Pick out every line in the records below that contains the word "city", and copy each of those lines.

**Stored items:**
......

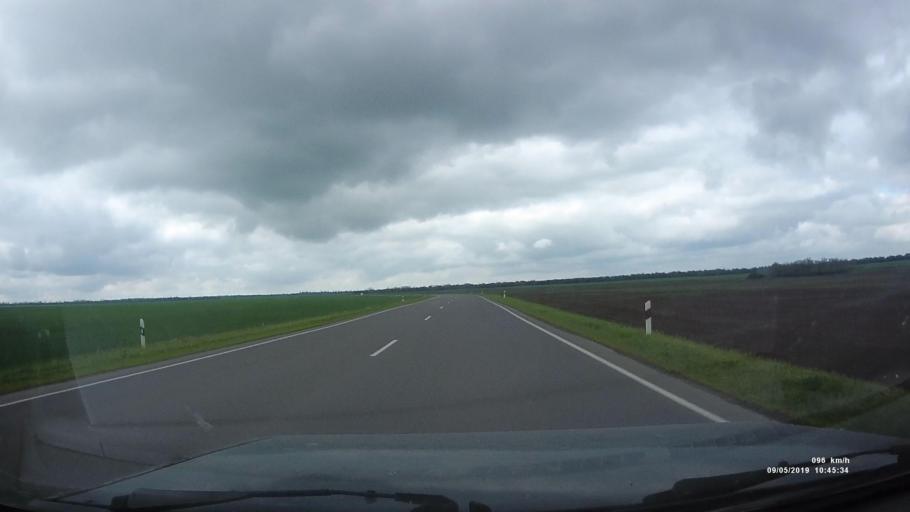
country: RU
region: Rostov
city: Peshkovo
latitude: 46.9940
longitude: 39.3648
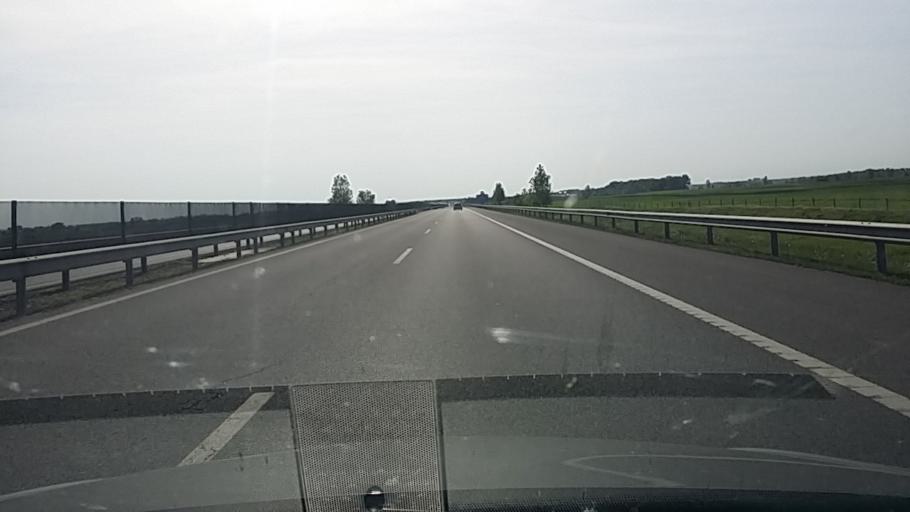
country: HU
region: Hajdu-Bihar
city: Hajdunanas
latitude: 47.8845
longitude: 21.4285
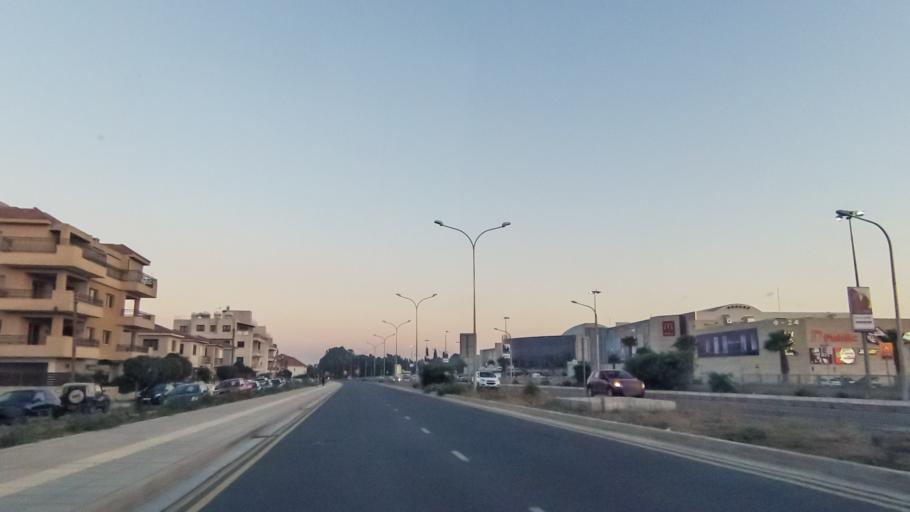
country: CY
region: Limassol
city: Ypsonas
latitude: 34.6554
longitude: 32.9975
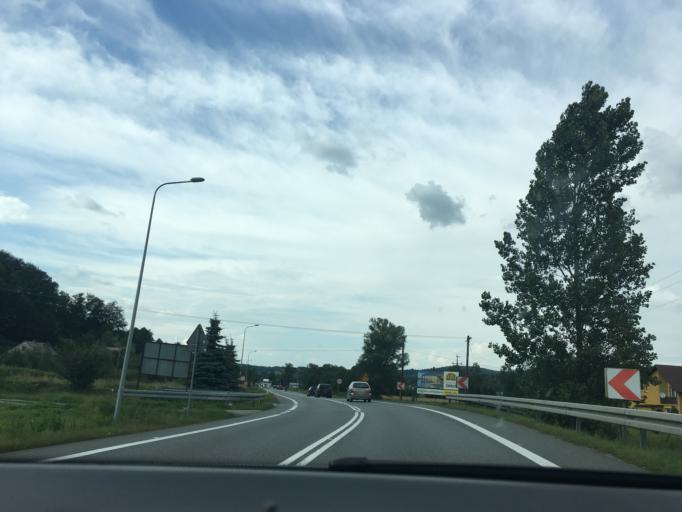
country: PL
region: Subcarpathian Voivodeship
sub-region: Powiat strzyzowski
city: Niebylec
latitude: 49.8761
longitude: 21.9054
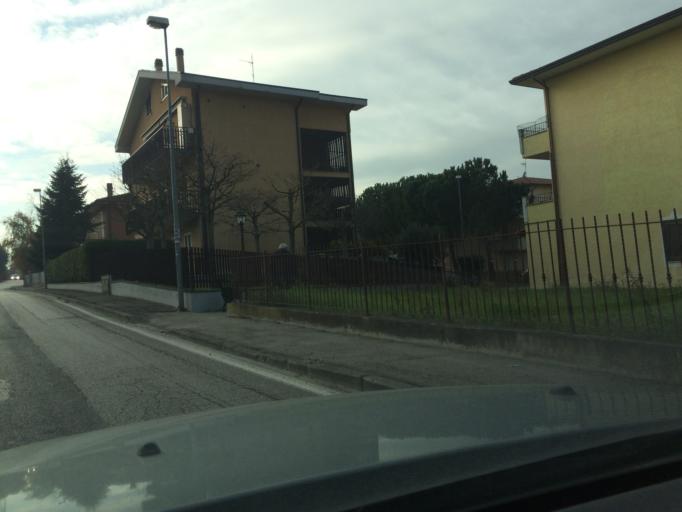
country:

......

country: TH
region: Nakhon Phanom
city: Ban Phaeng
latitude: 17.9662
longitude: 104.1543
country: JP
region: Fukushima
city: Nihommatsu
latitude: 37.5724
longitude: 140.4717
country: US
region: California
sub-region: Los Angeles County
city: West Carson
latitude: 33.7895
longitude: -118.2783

......

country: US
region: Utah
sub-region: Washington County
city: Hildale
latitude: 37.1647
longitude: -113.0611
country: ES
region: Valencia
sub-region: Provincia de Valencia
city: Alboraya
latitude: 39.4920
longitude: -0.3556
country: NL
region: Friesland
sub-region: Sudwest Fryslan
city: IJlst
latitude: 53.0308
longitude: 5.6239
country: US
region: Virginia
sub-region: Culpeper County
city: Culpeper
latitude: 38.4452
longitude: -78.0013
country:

......

**The completed task:**
city: Peshkovo
city: Hajdunanas
city: Ypsonas
city: Niebylec
city: Ban Phaeng
city: Nihommatsu
city: West Carson
city: Hildale
city: Alboraya
city: IJlst
city: Culpeper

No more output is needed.